GOAL OF THE EXERCISE: Take the line with "Illustrations" and every line after it in the data. Transcribe them exactly, through the last.

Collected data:
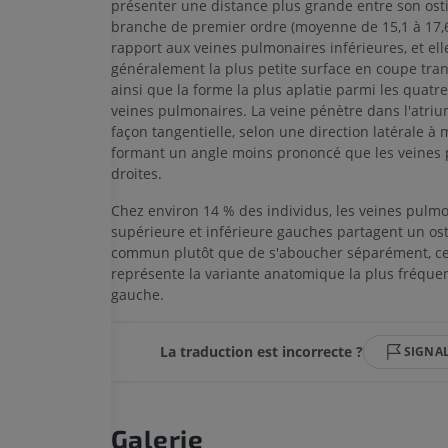
présenter une distance plus grande entre son ost
branche de premier ordre (moyenne de 15,1 à 17,
rapport aux veines pulmonaires inférieures, et el
MEMBRE SUPÉRIEUR
MEMBRE INFÉRIEUR
généralement la plus petite surface en coupe tra
ainsi que la forme la plus aplatie parmi les quatre
IRM du membre supérieur
Membre inféri
veines pulmonaires. La veine pénètre dans l'atri
IRM
Illustrations
façon tangentielle, selon une direction latérale à 
PREMIUM
PREMIUM
formant un angle moins prononcé que les veines
droites.
IRM de l'épaule
Radiographies
Chez environ 14 % des individus, les veines pulm
IRM
inférieur
Radiographies
supérieure et inférieure gauches partagent un os
PREMIUM
commun plutôt que de s'aboucher séparément, ce
GRATUIT
représente la variante anatomique la plus fréque
IRM du poignet
gauche.
IRM
IRM du membre
IRM
PREMIUM
PREMIUM
La traduction est incorrecte ?
SIGNA
IRM du coude
IRM
IRM de hanche
IRM
PREMIUM
Galerie
PREMIUM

RESPONSE TO THE TASK:
Illustrations
façon tangentielle, selon une direction latérale à 
PREMIUM
PREMIUM
formant un angle moins prononcé que les veines
droites.
IRM de l'épaule
Radiographies
Chez environ 14 % des individus, les veines pulm
IRM
inférieur
Radiographies
supérieure et inférieure gauches partagent un os
PREMIUM
commun plutôt que de s'aboucher séparément, ce
GRATUIT
représente la variante anatomique la plus fréque
IRM du poignet
gauche.
IRM
IRM du membre
IRM
PREMIUM
PREMIUM
La traduction est incorrecte ?
SIGNA
IRM du coude
IRM
IRM de hanche
IRM
PREMIUM
Galerie
PREMIUM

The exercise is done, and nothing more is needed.